Le Gouvernement irlandais travaille avec les autorités britanniques et les parties favorables à l'Accord de paix du Vendredi-Saint à la restauration de la confiance qui permettra la restauration prochaine de l'Assemblée et de l'Exécutif de l'Irlande du Nord. Les discussions récentes comprennent des points en suspens relatifs aux dispositions de l'Accord qui touchent aux droits de l'homme et à l'égalité. Après la création et le travail des nouvelles Commissions des droits de l'homme dans les deux parties de l'île, le gouvernement est d'autant plus convaincu du caractère central des droits de l'homme pour le nouveau départ qui s'annonce pour l'île après les élections du 29 mai prochain.
M. PIERRE-LOUIS IMBERT, Directeur général des droits de l'homme au Conseil de l'Europe, a déclaré que le terrorisme n'a pas cessé d'être d'actualité depuis les événements du 11 septembre. S'il constitue une atteinte aux valeurs fondamentales que sont les droits de l'homme, la démocratie et le principe de prééminence du droit, et s'il doit pour cette raison être combattu avec la plus grande fermeté, cela ne doit cependant pas être au prix de ces valeurs. Le Conseil des Ministres de l'Europe a adopté des lignes directrices sur le terrorisme et les droits de l'homme en juillet 2002. Elles affirment entre autres l'obligation des États de protéger les droits de toute personne contre les actes terroristes, notamment le droit à la vie, l'interdiction de l'arbitraire, l'exigence de la légalité de toute mesure antiterroriste et l'interdiction absolue de la torture. L'Europe n'est pas à l'abri de ces situations; l'existence de foyers de crise sur le continent fait de cette question une préoccupation majeure pour le Conseil de l'Europe, notamment la Tchétchénie. Le Conseil, qui assure une présence sur le terrain avec des experts et des visites, a pu constater des efforts accomplis par les autorités russes. Il reste néanmoins à établir si les mesures prises sont réellement efficaces, l'inquiétude majeure restant l'impunité qui règne dans la région et la persistance du phénomène des disparitions.

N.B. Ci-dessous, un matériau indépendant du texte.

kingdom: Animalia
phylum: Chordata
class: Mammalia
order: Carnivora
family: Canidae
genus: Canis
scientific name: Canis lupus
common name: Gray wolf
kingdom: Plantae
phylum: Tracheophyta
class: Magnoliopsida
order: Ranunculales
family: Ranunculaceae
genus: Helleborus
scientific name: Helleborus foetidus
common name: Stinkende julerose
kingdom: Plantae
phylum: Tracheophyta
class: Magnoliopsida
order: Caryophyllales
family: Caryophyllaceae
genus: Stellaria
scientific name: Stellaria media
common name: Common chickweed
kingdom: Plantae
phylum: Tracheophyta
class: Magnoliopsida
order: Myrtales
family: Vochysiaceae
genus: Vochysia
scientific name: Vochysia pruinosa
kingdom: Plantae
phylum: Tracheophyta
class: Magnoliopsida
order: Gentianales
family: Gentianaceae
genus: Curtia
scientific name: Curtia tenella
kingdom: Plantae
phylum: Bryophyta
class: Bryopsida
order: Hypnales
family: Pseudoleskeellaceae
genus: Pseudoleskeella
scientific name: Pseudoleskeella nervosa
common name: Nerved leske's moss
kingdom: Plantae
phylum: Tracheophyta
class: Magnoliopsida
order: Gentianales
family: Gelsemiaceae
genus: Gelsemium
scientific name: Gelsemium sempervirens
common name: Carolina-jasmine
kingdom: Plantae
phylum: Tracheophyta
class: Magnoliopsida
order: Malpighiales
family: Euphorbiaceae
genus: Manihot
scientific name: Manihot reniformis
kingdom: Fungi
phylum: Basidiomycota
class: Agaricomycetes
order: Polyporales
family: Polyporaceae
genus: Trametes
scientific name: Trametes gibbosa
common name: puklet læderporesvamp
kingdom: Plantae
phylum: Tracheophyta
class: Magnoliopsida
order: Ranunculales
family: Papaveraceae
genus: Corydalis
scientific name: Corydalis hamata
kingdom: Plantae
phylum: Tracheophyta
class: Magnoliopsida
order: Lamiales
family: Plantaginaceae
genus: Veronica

L'abolition de la peine de mort est une priorité pour le Conseil de l'Europe, aucune exécution dans les quarante-quatre pays n'a eu lieu depuis 1997; en matière de lutte contre la torture, le Comité européen pour la prévention de la torture a examiné le traitement des personnes détenues au Royaume-Uni à la suite des mesures prises dans le cadre de la législation antiterroriste. La plupart des conflits que l'Europe a connus ces dernières années ont été marqués par la question des minorités. D'où l'importance de la Convention-cadre du Conseil de l'Europe pour la protection des minorités nationales, traité le plus complet en la matière. Dans ce domaine, il existe un fort potentiel de collaboration avec les Nations Unies, au vu de leur expérience découlant de leurs propres mécanismes conventionnels.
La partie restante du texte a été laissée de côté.